The Minns Labor government has received mixed reviews on its first budget handed down on Tuesday.
Conservationists criticised a lack of environmental spending in the budget while housing affordability advocates said funding allocated to the sector would barely scratch the surface of what was needed.
Treasurer Daniel Moohkey predicted a deficit of $7.8 billion in 2023/24 before the delivery of a modest surplus of $844 million in 2024/25 for Australia's most populous state.
But at least one credit ratings agency has urged caution over the figures.
Moody's Investors Service questioned the government's projection of an annual expenditure growth of 0.8 per cent over the four years to 2027.
"We expect this will be difficult to achieve given persistent inflation pressures, the recent removal of the wage increase cap and new operating expenditure initiatives such as increased essential services staff and health expenditures, and cost of living and housing support measures," it said in a report on Tuesday.
Promised increases in recurrent spending include making 16,000 casual teaching and administration staff permanent, removing public sector wage caps, additional health expenditures and ongoing cost of living support measures.
Yet Education Minister Prue Car said the government was reprioritising money to pay for wage increases needed to ensure a stable workforce.
"We're reprioritising state money, taxpayer's money, into the essential services that we all rely on via the workers that are in critical shortage," she told Sky News.
"How can we actually run an education system without enough teachers, how can we run a police system without enough cops and how can we run a hospital system without enough nurses?"
Homelessness NSW said a $224 million package for social and emergency housing "amounted to crumbs" and would barely scratch the surface of the state's homelessness crisis.
Premier Chris Minns acknowledged the government could only do so much when it came to building houses and would rely on partnerships with the private sector to boost supply.
But he said removing red tape and funding infrastructure such as roads, schools and hospitals in emerging suburbs would encourage investment.
"We need to produce 75,000 (house) completions in NSW every 12 months but last year, we only did 48,000," he told Seven's Sunrise.
"We have to get the private sector, individual builders, construction firms and developers rolling in NSW, that is the only way to ease pressure at scale.
"(The government) is going to make an investment but I could double or triple that and it won't go anywhere near the buildings that we need for the future in NSW, it's got to be the private sector and that means clearing out a lot of the red tape."

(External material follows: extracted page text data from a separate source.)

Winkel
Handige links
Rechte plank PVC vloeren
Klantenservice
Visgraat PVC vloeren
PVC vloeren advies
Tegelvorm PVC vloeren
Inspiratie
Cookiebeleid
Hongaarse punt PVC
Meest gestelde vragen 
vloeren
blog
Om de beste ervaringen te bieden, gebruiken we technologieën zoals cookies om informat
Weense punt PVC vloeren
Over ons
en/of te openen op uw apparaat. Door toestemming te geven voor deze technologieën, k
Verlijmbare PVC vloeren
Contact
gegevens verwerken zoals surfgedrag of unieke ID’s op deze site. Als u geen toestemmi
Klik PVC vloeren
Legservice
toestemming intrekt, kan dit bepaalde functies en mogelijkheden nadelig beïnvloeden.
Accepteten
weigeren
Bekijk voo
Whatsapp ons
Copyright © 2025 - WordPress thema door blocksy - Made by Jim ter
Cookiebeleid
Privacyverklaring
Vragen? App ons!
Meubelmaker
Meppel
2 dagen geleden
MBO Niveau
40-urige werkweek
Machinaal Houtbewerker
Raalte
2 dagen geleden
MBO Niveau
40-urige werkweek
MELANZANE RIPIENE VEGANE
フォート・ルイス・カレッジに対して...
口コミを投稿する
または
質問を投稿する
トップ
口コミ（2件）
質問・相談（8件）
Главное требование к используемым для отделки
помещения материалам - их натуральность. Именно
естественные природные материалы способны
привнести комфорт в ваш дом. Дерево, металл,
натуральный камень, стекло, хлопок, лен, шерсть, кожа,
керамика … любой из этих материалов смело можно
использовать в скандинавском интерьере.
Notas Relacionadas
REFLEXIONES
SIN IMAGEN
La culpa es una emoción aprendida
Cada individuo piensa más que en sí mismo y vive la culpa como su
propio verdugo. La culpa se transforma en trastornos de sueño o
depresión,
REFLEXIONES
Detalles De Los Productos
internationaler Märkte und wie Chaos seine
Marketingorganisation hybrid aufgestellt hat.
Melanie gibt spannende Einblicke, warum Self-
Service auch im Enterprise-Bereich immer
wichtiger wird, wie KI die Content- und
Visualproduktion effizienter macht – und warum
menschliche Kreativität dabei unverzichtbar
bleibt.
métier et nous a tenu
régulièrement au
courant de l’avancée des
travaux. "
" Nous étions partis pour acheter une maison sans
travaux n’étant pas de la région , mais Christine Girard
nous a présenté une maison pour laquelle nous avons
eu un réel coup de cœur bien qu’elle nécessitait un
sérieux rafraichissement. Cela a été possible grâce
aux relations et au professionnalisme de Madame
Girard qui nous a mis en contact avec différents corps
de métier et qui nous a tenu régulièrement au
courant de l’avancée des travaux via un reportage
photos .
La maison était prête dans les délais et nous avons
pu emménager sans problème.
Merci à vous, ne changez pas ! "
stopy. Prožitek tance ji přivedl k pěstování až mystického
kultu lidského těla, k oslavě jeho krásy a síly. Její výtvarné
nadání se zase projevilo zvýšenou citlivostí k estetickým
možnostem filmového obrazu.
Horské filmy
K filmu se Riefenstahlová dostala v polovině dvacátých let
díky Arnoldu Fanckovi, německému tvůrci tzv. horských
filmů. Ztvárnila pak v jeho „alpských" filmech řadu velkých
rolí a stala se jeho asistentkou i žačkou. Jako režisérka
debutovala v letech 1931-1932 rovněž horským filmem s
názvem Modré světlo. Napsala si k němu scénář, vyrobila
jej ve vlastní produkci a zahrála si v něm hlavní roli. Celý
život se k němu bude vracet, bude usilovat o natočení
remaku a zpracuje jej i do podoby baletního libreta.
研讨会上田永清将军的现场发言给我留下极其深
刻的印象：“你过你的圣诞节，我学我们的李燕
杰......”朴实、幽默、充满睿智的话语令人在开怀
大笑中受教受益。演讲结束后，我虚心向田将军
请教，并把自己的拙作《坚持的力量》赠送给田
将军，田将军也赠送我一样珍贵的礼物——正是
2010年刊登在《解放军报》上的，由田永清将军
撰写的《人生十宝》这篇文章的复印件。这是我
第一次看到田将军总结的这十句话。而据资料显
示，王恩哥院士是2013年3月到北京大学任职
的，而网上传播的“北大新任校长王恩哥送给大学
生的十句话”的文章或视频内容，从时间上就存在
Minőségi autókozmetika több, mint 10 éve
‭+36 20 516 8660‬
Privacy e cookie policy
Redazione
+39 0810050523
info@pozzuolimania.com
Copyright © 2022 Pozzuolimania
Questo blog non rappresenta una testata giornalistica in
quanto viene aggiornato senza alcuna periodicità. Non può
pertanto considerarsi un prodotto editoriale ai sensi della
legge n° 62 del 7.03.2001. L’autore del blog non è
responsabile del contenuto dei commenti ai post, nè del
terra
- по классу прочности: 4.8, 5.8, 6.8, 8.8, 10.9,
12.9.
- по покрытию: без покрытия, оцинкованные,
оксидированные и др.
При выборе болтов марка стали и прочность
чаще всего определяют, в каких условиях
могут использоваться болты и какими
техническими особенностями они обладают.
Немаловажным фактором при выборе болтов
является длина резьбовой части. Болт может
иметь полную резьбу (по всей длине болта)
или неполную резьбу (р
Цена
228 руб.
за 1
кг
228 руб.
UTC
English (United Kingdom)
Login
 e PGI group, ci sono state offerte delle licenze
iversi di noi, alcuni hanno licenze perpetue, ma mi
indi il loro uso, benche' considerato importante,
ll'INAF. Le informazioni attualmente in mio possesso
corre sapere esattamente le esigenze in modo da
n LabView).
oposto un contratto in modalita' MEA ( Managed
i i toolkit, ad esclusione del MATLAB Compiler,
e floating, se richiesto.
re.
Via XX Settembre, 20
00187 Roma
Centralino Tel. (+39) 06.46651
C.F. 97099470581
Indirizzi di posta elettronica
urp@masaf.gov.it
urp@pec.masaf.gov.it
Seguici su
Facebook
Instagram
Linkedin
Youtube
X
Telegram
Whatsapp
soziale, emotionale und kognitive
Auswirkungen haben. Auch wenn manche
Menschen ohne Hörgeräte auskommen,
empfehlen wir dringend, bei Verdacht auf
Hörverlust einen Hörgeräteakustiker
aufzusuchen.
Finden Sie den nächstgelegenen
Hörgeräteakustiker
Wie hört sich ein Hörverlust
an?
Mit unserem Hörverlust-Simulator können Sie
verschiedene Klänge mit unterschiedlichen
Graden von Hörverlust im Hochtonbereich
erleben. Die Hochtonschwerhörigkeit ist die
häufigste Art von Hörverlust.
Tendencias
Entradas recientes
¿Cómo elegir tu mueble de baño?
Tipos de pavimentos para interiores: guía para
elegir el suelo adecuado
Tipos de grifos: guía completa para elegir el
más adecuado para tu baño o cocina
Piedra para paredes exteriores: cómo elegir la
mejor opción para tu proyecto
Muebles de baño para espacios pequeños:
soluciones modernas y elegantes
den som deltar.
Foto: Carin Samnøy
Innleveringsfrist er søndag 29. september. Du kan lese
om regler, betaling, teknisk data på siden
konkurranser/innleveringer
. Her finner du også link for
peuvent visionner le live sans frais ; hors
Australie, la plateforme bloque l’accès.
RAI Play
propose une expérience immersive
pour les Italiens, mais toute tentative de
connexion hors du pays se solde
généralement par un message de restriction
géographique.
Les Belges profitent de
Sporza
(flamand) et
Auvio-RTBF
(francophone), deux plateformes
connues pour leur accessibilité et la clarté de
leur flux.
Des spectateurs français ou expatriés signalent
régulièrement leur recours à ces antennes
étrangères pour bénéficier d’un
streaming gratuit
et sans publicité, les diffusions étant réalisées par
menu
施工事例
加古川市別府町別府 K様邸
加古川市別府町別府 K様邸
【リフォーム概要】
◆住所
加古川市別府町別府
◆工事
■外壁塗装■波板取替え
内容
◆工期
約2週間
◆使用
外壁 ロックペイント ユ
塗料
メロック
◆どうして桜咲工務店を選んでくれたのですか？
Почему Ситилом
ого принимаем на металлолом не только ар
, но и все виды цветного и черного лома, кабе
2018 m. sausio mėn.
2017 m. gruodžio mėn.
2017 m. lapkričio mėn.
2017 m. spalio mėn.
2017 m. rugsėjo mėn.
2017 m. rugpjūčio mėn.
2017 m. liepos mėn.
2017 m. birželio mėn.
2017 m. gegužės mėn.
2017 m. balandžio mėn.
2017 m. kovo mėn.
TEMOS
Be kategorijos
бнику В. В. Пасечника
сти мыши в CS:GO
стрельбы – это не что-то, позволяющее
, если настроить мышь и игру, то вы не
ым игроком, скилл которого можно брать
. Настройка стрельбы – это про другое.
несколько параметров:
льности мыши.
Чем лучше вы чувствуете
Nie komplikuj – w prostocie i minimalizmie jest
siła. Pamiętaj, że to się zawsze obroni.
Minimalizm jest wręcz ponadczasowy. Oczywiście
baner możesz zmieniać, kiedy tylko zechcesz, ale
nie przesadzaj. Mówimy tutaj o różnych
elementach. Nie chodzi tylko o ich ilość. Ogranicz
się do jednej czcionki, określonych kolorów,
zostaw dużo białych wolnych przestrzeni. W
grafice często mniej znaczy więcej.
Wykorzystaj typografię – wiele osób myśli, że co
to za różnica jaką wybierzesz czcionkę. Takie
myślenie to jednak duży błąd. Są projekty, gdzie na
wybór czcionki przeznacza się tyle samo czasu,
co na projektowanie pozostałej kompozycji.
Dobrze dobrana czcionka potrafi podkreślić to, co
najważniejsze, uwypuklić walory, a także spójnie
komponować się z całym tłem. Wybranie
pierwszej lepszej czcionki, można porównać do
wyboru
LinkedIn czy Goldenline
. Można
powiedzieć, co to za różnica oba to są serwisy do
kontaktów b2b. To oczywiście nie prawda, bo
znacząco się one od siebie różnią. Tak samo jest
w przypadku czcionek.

Other risks to the surplus highlighted in the budget papers include the lagging impact of higher interest rates, uncertainty over inflation and possible disasters driven by climate change.
Nature Conservation Council NSW chief executive Dr Brad Smith said while the budget forecast a surplus, the climate and environmental deficit continued to soar.
"Given the scale of the environmental crisis we're in, spending 1.67 per cent of the budget on the environment is inadequate," he said.